▼

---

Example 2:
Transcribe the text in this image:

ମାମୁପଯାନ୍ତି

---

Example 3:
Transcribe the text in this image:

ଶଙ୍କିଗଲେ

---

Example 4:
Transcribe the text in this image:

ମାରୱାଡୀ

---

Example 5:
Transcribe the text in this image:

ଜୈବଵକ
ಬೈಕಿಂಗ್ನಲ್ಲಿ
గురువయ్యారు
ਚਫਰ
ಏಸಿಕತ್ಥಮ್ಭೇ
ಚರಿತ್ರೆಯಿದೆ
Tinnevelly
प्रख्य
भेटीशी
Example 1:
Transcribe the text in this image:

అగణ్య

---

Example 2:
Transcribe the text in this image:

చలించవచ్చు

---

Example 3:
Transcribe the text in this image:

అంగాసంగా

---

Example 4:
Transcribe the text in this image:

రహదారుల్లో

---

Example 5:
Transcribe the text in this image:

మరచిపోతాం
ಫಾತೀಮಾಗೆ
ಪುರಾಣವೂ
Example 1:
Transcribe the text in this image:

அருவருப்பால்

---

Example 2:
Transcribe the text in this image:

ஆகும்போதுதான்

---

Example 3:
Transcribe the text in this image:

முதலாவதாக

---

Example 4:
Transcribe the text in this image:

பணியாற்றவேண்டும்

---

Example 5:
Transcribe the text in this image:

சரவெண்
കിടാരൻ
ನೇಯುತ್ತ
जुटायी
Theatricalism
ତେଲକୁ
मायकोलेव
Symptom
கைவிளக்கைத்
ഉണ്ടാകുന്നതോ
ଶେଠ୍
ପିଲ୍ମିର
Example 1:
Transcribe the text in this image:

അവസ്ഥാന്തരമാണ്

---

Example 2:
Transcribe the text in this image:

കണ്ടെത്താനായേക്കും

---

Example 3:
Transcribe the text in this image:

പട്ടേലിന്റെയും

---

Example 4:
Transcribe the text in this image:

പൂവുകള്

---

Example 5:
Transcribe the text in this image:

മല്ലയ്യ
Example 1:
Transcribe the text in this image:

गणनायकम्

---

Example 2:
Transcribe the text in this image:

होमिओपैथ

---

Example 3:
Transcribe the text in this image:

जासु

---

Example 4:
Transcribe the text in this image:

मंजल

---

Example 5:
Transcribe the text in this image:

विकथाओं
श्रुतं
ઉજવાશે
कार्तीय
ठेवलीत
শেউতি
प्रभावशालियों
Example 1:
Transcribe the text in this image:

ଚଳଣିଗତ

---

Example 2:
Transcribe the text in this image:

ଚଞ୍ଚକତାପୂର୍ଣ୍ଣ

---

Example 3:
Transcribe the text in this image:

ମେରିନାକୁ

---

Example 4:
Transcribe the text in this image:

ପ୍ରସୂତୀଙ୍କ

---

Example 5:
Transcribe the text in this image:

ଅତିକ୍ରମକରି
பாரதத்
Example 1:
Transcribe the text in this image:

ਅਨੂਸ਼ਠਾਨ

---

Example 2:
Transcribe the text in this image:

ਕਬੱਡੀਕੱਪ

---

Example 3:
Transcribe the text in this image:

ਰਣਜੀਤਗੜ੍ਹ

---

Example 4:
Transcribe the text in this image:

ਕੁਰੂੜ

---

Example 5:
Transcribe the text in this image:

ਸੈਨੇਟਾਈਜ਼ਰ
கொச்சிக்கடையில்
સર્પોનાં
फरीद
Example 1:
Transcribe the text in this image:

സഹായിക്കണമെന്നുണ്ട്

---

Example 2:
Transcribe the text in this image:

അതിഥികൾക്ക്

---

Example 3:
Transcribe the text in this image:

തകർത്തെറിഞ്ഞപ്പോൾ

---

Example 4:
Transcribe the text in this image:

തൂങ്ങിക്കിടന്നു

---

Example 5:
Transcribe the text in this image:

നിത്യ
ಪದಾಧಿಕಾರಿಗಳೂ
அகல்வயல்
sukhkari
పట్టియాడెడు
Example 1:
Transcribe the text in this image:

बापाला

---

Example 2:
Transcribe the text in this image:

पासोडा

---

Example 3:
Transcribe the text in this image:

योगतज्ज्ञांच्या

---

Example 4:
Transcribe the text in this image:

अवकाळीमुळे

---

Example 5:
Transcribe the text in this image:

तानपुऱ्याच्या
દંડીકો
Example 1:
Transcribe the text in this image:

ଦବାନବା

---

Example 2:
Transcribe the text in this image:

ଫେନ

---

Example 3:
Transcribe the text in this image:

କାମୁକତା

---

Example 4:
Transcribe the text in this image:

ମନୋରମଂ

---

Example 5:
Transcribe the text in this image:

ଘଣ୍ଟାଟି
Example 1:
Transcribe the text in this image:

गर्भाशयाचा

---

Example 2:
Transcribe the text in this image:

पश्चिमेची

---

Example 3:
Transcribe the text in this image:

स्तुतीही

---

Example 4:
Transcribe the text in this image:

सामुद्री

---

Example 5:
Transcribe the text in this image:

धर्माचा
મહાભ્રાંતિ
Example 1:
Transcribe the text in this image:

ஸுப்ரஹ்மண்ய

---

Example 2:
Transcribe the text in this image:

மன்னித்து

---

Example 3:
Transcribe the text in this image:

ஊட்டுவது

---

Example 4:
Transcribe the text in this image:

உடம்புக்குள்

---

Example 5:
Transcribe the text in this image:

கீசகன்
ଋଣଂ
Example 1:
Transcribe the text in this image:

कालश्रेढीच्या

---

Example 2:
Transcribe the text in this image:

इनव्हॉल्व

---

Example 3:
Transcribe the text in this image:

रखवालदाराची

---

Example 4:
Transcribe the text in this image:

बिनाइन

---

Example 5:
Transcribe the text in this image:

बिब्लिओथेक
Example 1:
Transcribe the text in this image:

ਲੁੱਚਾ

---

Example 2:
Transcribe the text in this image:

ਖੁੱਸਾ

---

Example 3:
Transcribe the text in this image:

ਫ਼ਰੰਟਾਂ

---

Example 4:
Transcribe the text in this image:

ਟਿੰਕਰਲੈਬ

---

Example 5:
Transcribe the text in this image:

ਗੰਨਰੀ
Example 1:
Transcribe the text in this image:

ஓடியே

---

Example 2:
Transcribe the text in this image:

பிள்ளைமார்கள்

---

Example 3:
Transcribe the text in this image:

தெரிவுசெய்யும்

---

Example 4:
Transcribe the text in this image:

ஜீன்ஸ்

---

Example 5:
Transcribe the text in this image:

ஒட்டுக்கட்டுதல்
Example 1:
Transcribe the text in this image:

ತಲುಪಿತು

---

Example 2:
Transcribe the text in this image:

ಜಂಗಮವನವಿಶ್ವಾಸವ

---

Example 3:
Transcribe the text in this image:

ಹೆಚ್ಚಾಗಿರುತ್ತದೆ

▲

__EXERCISE__:
Every record in the listing above should be reproduced exactly.

__OUTPUT FOR THIS TASK__:
---

Example 2:
Transcribe the text in this image:

ମାମୁପଯାନ୍ତି

---

Example 3:
Transcribe the text in this image:

ଶଙ୍କିଗଲେ

---

Example 4:
Transcribe the text in this image:

ମାରୱାଡୀ

---

Example 5:
Transcribe the text in this image:

ଜୈବଵକ
ಬೈಕಿಂಗ್ನಲ್ಲಿ
గురువయ్యారు
ਚਫਰ
ಏಸಿಕತ್ಥಮ್ಭೇ
ಚರಿತ್ರೆಯಿದೆ
Tinnevelly
प्रख्य
भेटीशी
Example 1:
Transcribe the text in this image:

అగణ్య

---

Example 2:
Transcribe the text in this image:

చలించవచ్చు

---

Example 3:
Transcribe the text in this image:

అంగాసంగా

---

Example 4:
Transcribe the text in this image:

రహదారుల్లో

---

Example 5:
Transcribe the text in this image:

మరచిపోతాం
ಫಾತೀಮಾಗೆ
ಪುರಾಣವೂ
Example 1:
Transcribe the text in this image:

அருவருப்பால்

---

Example 2:
Transcribe the text in this image:

ஆகும்போதுதான்

---

Example 3:
Transcribe the text in this image:

முதலாவதாக

---

Example 4:
Transcribe the text in this image:

பணியாற்றவேண்டும்

---

Example 5:
Transcribe the text in this image:

சரவெண்
കിടാരൻ
ನೇಯುತ್ತ
जुटायी
Theatricalism
ତେଲକୁ
मायकोलेव
Symptom
கைவிளக்கைத்
ഉണ്ടാകുന്നതോ
ଶେଠ୍
ପିଲ୍ମିର
Example 1:
Transcribe the text in this image:

അവസ്ഥാന്തരമാണ്

---

Example 2:
Transcribe the text in this image:

കണ്ടെത്താനായേക്കും

---

Example 3:
Transcribe the text in this image:

പട്ടേലിന്റെയും

---

Example 4:
Transcribe the text in this image:

പൂവുകള്

---

Example 5:
Transcribe the text in this image:

മല്ലയ്യ
Example 1:
Transcribe the text in this image:

गणनायकम्

---

Example 2:
Transcribe the text in this image:

होमिओपैथ

---

Example 3:
Transcribe the text in this image:

जासु

---

Example 4:
Transcribe the text in this image:

मंजल

---

Example 5:
Transcribe the text in this image:

विकथाओं
श्रुतं
ઉજવાશે
कार्तीय
ठेवलीत
শেউতি
प्रभावशालियों
Example 1:
Transcribe the text in this image:

ଚଳଣିଗତ

---

Example 2:
Transcribe the text in this image:

ଚଞ୍ଚକତାପୂର୍ଣ୍ଣ

---

Example 3:
Transcribe the text in this image:

ମେରିନାକୁ

---

Example 4:
Transcribe the text in this image:

ପ୍ରସୂତୀଙ୍କ

---

Example 5:
Transcribe the text in this image:

ଅତିକ୍ରମକରି
பாரதத்
Example 1:
Transcribe the text in this image:

ਅਨੂਸ਼ਠਾਨ

---

Example 2:
Transcribe the text in this image:

ਕਬੱਡੀਕੱਪ

---

Example 3:
Transcribe the text in this image:

ਰਣਜੀਤਗੜ੍ਹ

---

Example 4:
Transcribe the text in this image:

ਕੁਰੂੜ

---

Example 5:
Transcribe the text in this image:

ਸੈਨੇਟਾਈਜ਼ਰ
கொச்சிக்கடையில்
સર્પોનાં
फरीद
Example 1:
Transcribe the text in this image:

സഹായിക്കണമെന്നുണ്ട്

---

Example 2:
Transcribe the text in this image:

അതിഥികൾക്ക്

---

Example 3:
Transcribe the text in this image:

തകർത്തെറിഞ്ഞപ്പോൾ

---

Example 4:
Transcribe the text in this image:

തൂങ്ങിക്കിടന്നു

---

Example 5:
Transcribe the text in this image:

നിത്യ
ಪದಾಧಿಕಾರಿಗಳೂ
அகல்வயல்
sukhkari
పట్టియాడెడు
Example 1:
Transcribe the text in this image:

बापाला

---

Example 2:
Transcribe the text in this image:

पासोडा

---

Example 3:
Transcribe the text in this image:

योगतज्ज्ञांच्या

---

Example 4:
Transcribe the text in this image:

अवकाळीमुळे

---

Example 5:
Transcribe the text in this image:

तानपुऱ्याच्या
દંડીકો
Example 1:
Transcribe the text in this image:

ଦବାନବା

---

Example 2:
Transcribe the text in this image:

ଫେନ

---

Example 3:
Transcribe the text in this image:

କାମୁକତା

---

Example 4:
Transcribe the text in this image:

ମନୋରମଂ

---

Example 5:
Transcribe the text in this image:

ଘଣ୍ଟାଟି
Example 1:
Transcribe the text in this image:

गर्भाशयाचा

---

Example 2:
Transcribe the text in this image:

पश्चिमेची

---

Example 3:
Transcribe the text in this image:

स्तुतीही

---

Example 4:
Transcribe the text in this image:

सामुद्री

---

Example 5:
Transcribe the text in this image:

धर्माचा
મહાભ્રાંતિ
Example 1:
Transcribe the text in this image:

ஸுப்ரஹ்மண்ய

---

Example 2:
Transcribe the text in this image:

மன்னித்து

---

Example 3:
Transcribe the text in this image:

ஊட்டுவது

---

Example 4:
Transcribe the text in this image:

உடம்புக்குள்

---

Example 5:
Transcribe the text in this image:

கீசகன்
ଋଣଂ
Example 1:
Transcribe the text in this image:

कालश्रेढीच्या

---

Example 2:
Transcribe the text in this image:

इनव्हॉल्व

---

Example 3:
Transcribe the text in this image:

रखवालदाराची

---

Example 4:
Transcribe the text in this image:

बिनाइन

---

Example 5:
Transcribe the text in this image:

बिब्लिओथेक
Example 1:
Transcribe the text in this image:

ਲੁੱਚਾ

---

Example 2:
Transcribe the text in this image:

ਖੁੱਸਾ

---

Example 3:
Transcribe the text in this image:

ਫ਼ਰੰਟਾਂ

---

Example 4:
Transcribe the text in this image:

ਟਿੰਕਰਲੈਬ

---

Example 5:
Transcribe the text in this image:

ਗੰਨਰੀ
Example 1:
Transcribe the text in this image:

ஓடியே

---

Example 2:
Transcribe the text in this image:

பிள்ளைமார்கள்

---

Example 3:
Transcribe the text in this image:

தெரிவுசெய்யும்

---

Example 4:
Transcribe the text in this image:

ஜீன்ஸ்

---

Example 5:
Transcribe the text in this image:

ஒட்டுக்கட்டுதல்
Example 1:
Transcribe the text in this image:

ತಲುಪಿತು

---

Example 2:
Transcribe the text in this image:

ಜಂಗಮವನವಿಶ್ವಾಸವ

---

Example 3:
Transcribe the text in this image:

ಹೆಚ್ಚಾಗಿರುತ್ತದೆ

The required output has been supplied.